The tumor markers used to help characterize ovarian lesions are not very specific and cannot be used to differentiate malignant from benign ovarian tumors like in our case. Squamous cell carcinoma (SCC) antigen may be increased in transformed MCT associated with squamous cell carcinoma [8, 9]. However, a low level of SCC antigen does not formally rule out a cancerous teratoma [9]. CA 125 is a glycoprotein secreted by the majority of serous ovarian tumors; it is used to assess sensitivity to chemotherapy and for the diagnosis of recurrences. Therefore, CA 125 has a diagnostic, prognostic, and therapeutic evaluation value [9]. Alpha-fetoprotein (AFP) should not be interpreted as a factor of malignancy, its production being determined by the endoderm tissue of the dermoid cyst.
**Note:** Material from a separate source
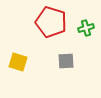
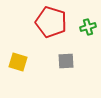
green cross: moved 2 px right, 1 px up
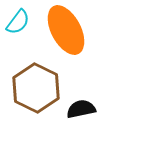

CA 19-9 may be elevated in malignant and benign tumors [9]. In our case, tumor markers were within the normal range. Hackethal et al.’s meta-analysis on 277 cases of squamous cell carcinoma arising in cystic teratoma found high SCC antigen in 86.5% of cases, high CA 125 in 71% of cases, high CA 19-9 in 77% of cases, and ACE present in 40% of cases [9].

The diagnosis of dermoid cyst is confirmed during surgery on the macroscopic appearance with a solid ovarian cyst containing fat, skin, hair, and teeth. In most cases, the diagnosis of malignant transformation is a surprise given by the histology [8].

Surgical treatment of these malignant transformations is the same as for ovarian carcinoma: laparotomy in the majority of cases with unilateral or bilateral adnexectomy. A second complete exploration if the frozen section was not initially performed is necessary to respect the rules of oncology with systematic peritoneal cytology, biopsies of suspicious areas, omentectomy, total hysterectomy, and pelvic and para-aortic lymphadenectomy. Chemotherapy using alkylating agents improves prognosis for advanced stages, but not the use of radiotherapy [57]. In the case of young patients who wish to maintain their fertility, having a transformed dermoid cyst limited to the ovarian capsule, without local or distant invasion, conservative treatment may be possible: cystectomy or unilateral adnexectomy with multiple peritoneal biopsies. For elderly patients, the treatment is as for any ovarian cancer: total hysterectomy with bilateral adnexectomy, omentectomy, and lymphadenectomy [69]. Our patient underwent total hysterectomy with bilateral salpingo-oophorectomy and omentectomy.

The prognosis depends on the stage, the presence of vascular invasion, and the rupture of the ovarian capsule [10]. To establish a prognosis, Kikkawa et al. [10] also take into consideration the presence or absence of tumor residue; thus, the 5-year survival is 79% without tumor residue and 10.1% with tumor residue.

4. Conclusion

Occurring preferably in the postmenopausal period, malignant transformation of mature cystic teratoma is a well-known but uncommon phenomenon. There is currently no formal diagnostic criterion before the histological analysis. An attempt is made to adapt the surgical aggressiveness according to the age of the patient. Conservative surgery is reserved for young women, especially nulliparous who wish to preserve fertility. Hysterectomy and bilateral salpingo-oophorectomy are advised in postmenopausal patients.

Abbreviations

MCT:Mature cystic teratoma
SCC:Squamous cell carcinoma
MT:Malignant transformation
MRI:Magnetic resonance imaging
CA 125:Cancer antigen 125
CA 19-9:Cancer antigen 19-9
AFP:Alpha-fetoprotein
BEP:Bleomycin, etoposide, and cisplatin chemotherapy regimen.

Data Availability

Supporting materials are available if further analysis is needed.

Ethical Approval

Ethics approval has been obtained to proceed with the current study.

Written informed consent was obtained from the patient for participation and publication of this case report and any accompanying images. A copy of the written consent is available for review by the Editor-in-Chief of this journal.

Conflicts of Interest

The authors declare that they have no competing interests.